Tool-Augmented Spatiotemporal Reasoning for Streamlining Video Question Answering Task¶
Conference: NeurIPS2025 arXiv: 2512.10359 Code: GitHub Area: Video Understanding / Multimodal Reasoning Keywords: [VideoQA, tool-augmented LLM, spatiotemporal reasoning, agentic framework, video toolkit]
TL;DR¶
This paper proposes a video toolkit comprising 22 tools and the STAR (Spatiotemporal Reasoning) framework, which progressively localizes a 3D Region of Interest (RoI) via an alternating temporal–spatial tool scheduling strategy. The approach improves GPT-4o by 8.2% on VideoMME while substantially reducing the number of processed frames and computational overhead.
Background & Motivation¶
Background: Video Question Answering (VideoQA) is a critical benchmark for evaluating a model's ability to understand dynamic scenes. Existing approaches fall into two categories: Video-LLMs (e.g., Qwen-VL), which directly process large numbers of frames at high computational redundancy, and tool-augmented LLMs (e.g., DoraemonGPT), which incorporate external tools to assist reasoning.
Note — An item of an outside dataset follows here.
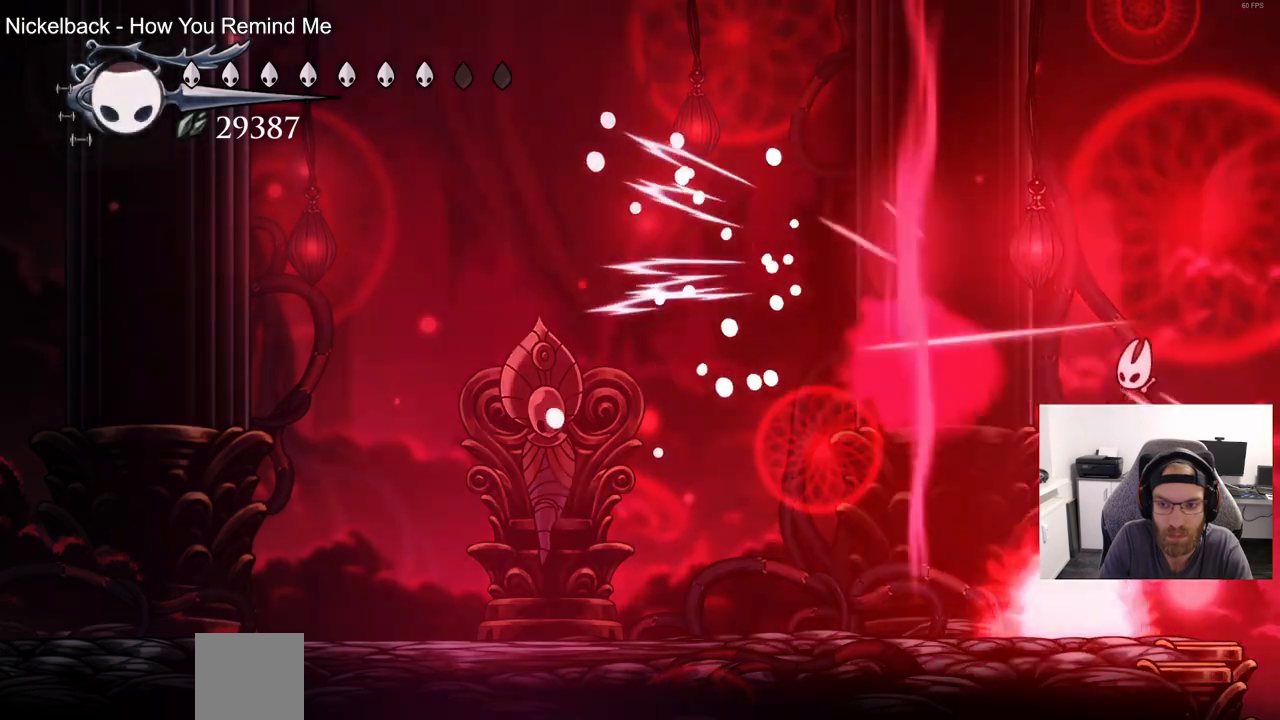
{"buttons": ["DPAD_LEFT"], "left_stick": "center", "right_stick": "center", "events": [[100, "CROSS", "up"], [183, "R2", "up"]]}
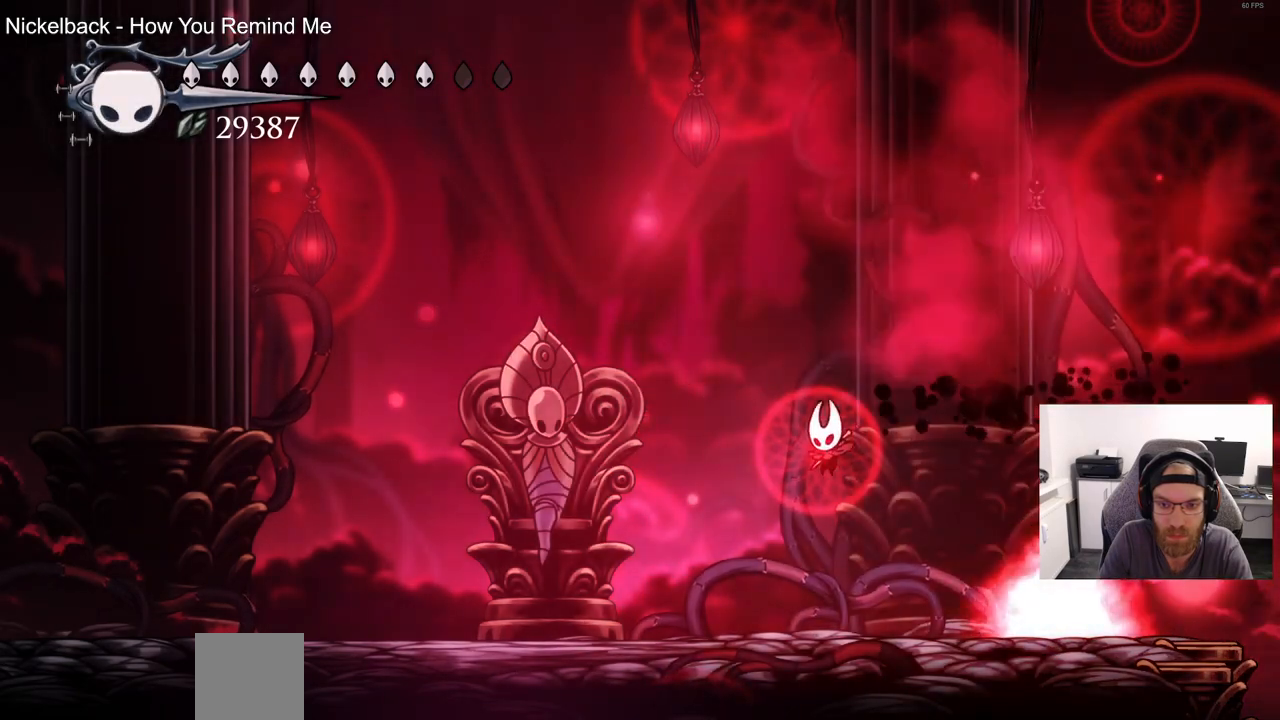
{"buttons": ["DPAD_LEFT"], "left_stick": "center", "right_stick": "center", "events": []}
Limitations of Prior Work: Existing tool-augmented methods suffer from three fundamental deficiencies: (1) unidimensional tooling—tools focus exclusively on either the temporal or spatial dimension, failing to jointly model intra-frame spatial relationships and inter-frame temporal causality; (2) imbalanced tool quantity and diversity—naively stacking tools leads to disordered LLM invocation; (3) insufficient scheduling strategies—the absence of effective scheduling mechanisms causes Toolchain Shortcuts, whereby the LLM bypasses step-by-step reasoning and directly invokes a general-purpose tool to answer.
Key Challenge: Progressive refinement is simultaneously required along both the temporal and spatial dimensions, yet unconstrained tool scheduling induces the LLM to take shortcuts.
Goal: To construct a comprehensive video toolkit and design an effective spatiotemporal alternating scheduling strategy that resolves the Toolchain Shortcut problem.
Key Insight: Inspired by Chain-of-Thought (CoT) reasoning, video understanding is decomposed into alternating iterations of temporal localization and spatial analysis.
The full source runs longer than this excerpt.